BEGIN

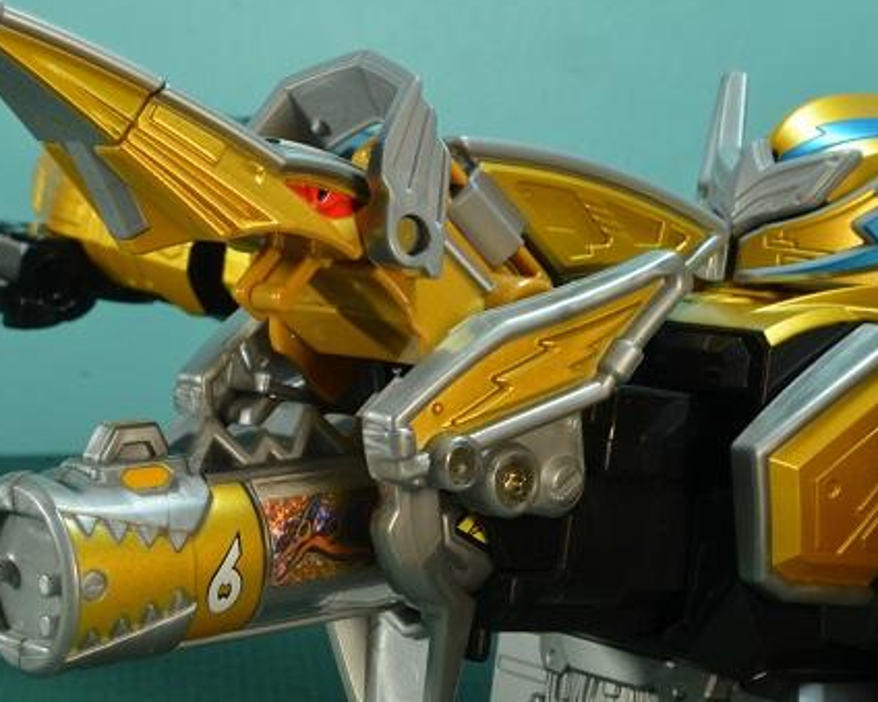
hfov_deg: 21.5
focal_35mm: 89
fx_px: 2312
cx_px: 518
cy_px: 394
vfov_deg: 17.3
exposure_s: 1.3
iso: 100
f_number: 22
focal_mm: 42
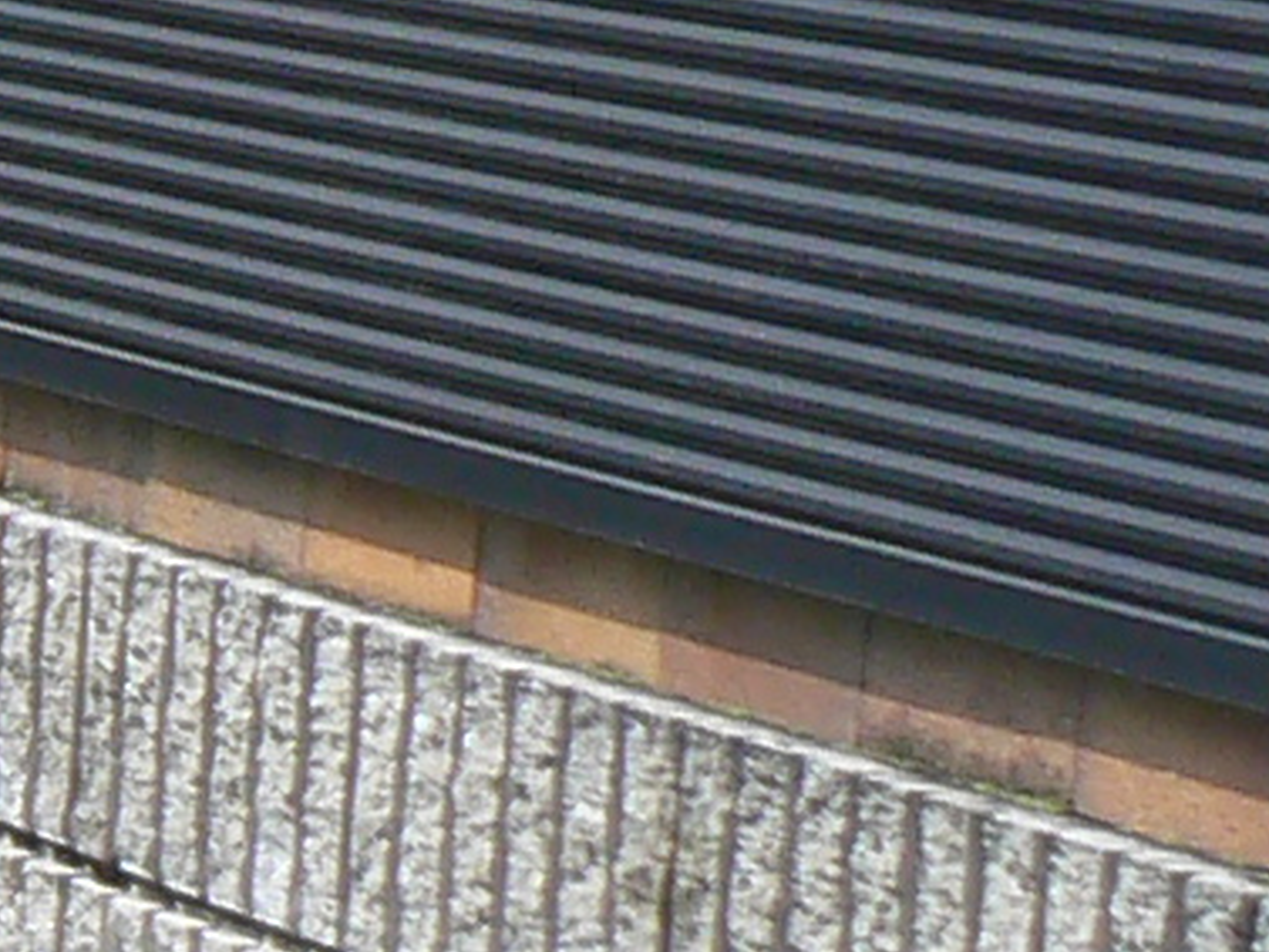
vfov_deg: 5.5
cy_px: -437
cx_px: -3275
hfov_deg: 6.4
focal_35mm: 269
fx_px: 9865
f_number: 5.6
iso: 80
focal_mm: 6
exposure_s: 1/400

END

What is being asked → Set down the records precisely as they appear. Any picture stays out.

Task solution →
hfov_deg: 21.5
focal_35mm: 89
fx_px: 2312
cx_px: 518
cy_px: 394
vfov_deg: 17.3
exposure_s: 1.3
iso: 100
f_number: 22
focal_mm: 42
vfov_deg: 5.5
cy_px: -437
cx_px: -3275
hfov_deg: 6.4
focal_35mm: 269
fx_px: 9865
f_number: 5.6
iso: 80
focal_mm: 6
exposure_s: 1/400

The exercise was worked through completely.